What you are asked to do:
Nothing in the listing may be skipped; transcribe all of it as written.
─── Data extract ───
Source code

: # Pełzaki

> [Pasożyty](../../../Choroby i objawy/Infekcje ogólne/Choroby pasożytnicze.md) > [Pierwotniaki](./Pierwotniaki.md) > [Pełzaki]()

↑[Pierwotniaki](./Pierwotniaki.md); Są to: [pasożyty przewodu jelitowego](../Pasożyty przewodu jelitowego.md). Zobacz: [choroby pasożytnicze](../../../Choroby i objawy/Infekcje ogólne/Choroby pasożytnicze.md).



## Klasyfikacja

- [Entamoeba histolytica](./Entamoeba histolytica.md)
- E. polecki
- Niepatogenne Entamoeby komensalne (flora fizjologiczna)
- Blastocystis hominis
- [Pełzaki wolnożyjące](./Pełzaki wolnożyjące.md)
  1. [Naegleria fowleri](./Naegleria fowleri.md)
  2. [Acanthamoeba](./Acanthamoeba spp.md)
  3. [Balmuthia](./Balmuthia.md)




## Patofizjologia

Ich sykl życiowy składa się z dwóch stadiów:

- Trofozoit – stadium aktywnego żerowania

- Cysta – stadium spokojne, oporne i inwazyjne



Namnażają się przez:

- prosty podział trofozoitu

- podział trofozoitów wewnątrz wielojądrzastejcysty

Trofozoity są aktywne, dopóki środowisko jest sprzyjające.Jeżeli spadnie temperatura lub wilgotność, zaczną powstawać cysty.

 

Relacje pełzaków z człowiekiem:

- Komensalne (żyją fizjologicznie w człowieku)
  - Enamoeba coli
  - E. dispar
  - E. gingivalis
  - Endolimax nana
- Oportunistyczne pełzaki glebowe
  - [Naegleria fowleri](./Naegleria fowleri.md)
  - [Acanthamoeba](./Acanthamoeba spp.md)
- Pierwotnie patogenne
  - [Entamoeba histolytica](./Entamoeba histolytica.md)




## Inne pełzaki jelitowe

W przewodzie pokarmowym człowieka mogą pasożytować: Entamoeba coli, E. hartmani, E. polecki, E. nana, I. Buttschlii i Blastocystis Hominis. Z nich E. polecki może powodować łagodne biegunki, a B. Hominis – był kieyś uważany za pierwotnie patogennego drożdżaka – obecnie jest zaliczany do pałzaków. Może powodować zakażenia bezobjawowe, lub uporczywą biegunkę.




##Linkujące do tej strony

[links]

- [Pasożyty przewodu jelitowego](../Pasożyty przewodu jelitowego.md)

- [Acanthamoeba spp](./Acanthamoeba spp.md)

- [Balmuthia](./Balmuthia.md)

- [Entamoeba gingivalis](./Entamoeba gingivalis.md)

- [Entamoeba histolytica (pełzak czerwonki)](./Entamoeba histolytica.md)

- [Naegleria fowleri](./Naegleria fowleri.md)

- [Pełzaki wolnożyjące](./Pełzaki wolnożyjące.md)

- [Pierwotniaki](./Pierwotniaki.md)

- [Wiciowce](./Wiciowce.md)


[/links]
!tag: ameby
───
Reply to the exercise:
Source code

: # Pełzaki

> [Pasożyty](../../../Choroby i objawy/Infekcje ogólne/Choroby pasożytnicze.md) > [Pierwotniaki](./Pierwotniaki.md) > [Pełzaki]()

↑[Pierwotniaki](./Pierwotniaki.md); Są to: [pasożyty przewodu jelitowego](../Pasożyty przewodu jelitowego.md). Zobacz: [choroby pasożytnicze](../../../Choroby i objawy/Infekcje ogólne/Choroby pasożytnicze.md).



## Klasyfikacja

- [Entamoeba histolytica](./Entamoeba histolytica.md)
- E. polecki
- Niepatogenne Entamoeby komensalne (flora fizjologiczna)
- Blastocystis hominis
- [Pełzaki wolnożyjące](./Pełzaki wolnożyjące.md)
  1. [Naegleria fowleri](./Naegleria fowleri.md)
  2. [Acanthamoeba](./Acanthamoeba spp.md)
  3. [Balmuthia](./Balmuthia.md)




## Patofizjologia

Ich sykl życiowy składa się z dwóch stadiów:

- Trofozoit – stadium aktywnego żerowania

- Cysta – stadium spokojne, oporne i inwazyjne



Namnażają się przez:

- prosty podział trofozoitu

- podział trofozoitów wewnątrz wielojądrzastejcysty

Trofozoity są aktywne, dopóki środowisko jest sprzyjające.Jeżeli spadnie temperatura lub wilgotność, zaczną powstawać cysty.

 

Relacje pełzaków z człowiekiem:

- Komensalne (żyją fizjologicznie w człowieku)
  - Enamoeba coli
  - E. dispar
  - E. gingivalis
  - Endolimax nana
- Oportunistyczne pełzaki glebowe
  - [Naegleria fowleri](./Naegleria fowleri.md)
  - [Acanthamoeba](./Acanthamoeba spp.md)
- Pierwotnie patogenne
  - [Entamoeba histolytica](./Entamoeba histolytica.md)




## Inne pełzaki jelitowe

W przewodzie pokarmowym człowieka mogą pasożytować: Entamoeba coli, E. hartmani, E. polecki, E. nana, I. Buttschlii i Blastocystis Hominis. Z nich E. polecki może powodować łagodne biegunki, a B. Hominis – był kieyś uważany za pierwotnie patogennego drożdżaka – obecnie jest zaliczany do pałzaków. Może powodować zakażenia bezobjawowe, lub uporczywą biegunkę.




##Linkujące do tej strony

[links]

- [Pasożyty przewodu jelitowego](../Pasożyty przewodu jelitowego.md)

- [Acanthamoeba spp](./Acanthamoeba spp.md)

- [Balmuthia](./Balmuthia.md)

- [Entamoeba gingivalis](./Entamoeba gingivalis.md)

- [Entamoeba histolytica (pełzak czerwonki)](./Entamoeba histolytica.md)

- [Naegleria fowleri](./Naegleria fowleri.md)

- [Pełzaki wolnożyjące](./Pełzaki wolnożyjące.md)

- [Pierwotniaki](./Pierwotniaki.md)

- [Wiciowce](./Wiciowce.md)


[/links]
!tag: ameby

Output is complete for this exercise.